Treatment of this tumor is determined on an individual basis. The tumor needs to be completely removed by excision. It is possible that your physician will sample lymph nodes in the area of the tumor to assure that the tumor has not spread to the lymph nodes. Radiation therapy may follow. Chemotherapy has been used in the past, but there is no agreement on how well it works in the treatment of this tumor. If the tumor is cut out (excised), 40% of the time it will recur in the same area that it originally appeared. Five years after a Merkel cell carcinoma is diagnosed and treated, only 30-63% of those patients are still living.

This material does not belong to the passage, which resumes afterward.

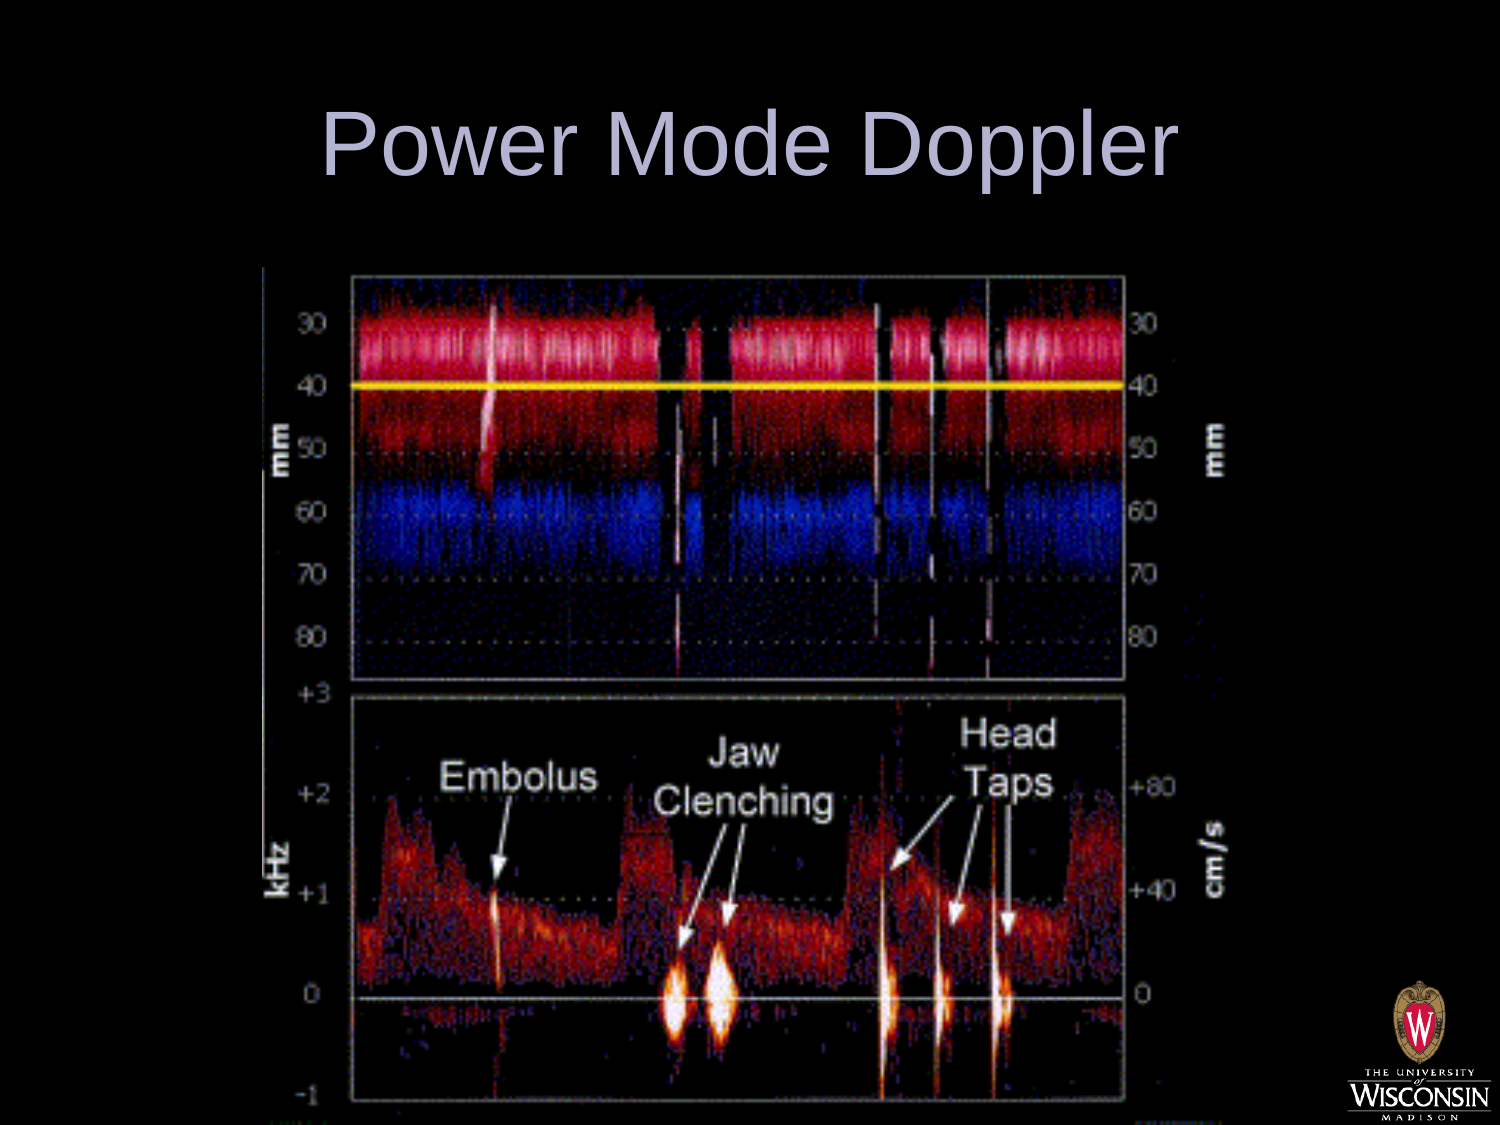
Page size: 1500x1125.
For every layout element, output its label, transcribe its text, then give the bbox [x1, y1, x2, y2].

Kaposi sarcoma is a rare disorder effecting approximately 0.5% of transplanted patients in the USA. Patients of Mediterranean, Arabic, or African ancestry are especially at increased risk. Kaposi's sarcoma usually appears during the first year following transplantation and manifests as plaques or nodules on the skin and mucosae. They appear pink, red or purple in color. Skin lesions are mainly located on lower limbs, and mucosal lesions are mainly located in the mouth, but any part of the body may be involved. In some cases, it can involve lymph nodes, lungs, and gastrointestinal tract. Involvement of the gastrointestinal tract can be associated with bleeding. Kaposi's sarcoma is always associated with a specific virus (HHV8), which proliferates because of deep immunosuppression. Many cases of Kaposi's sarcoma are cured or improved by the reduction of doses in immunosuppressive treatment.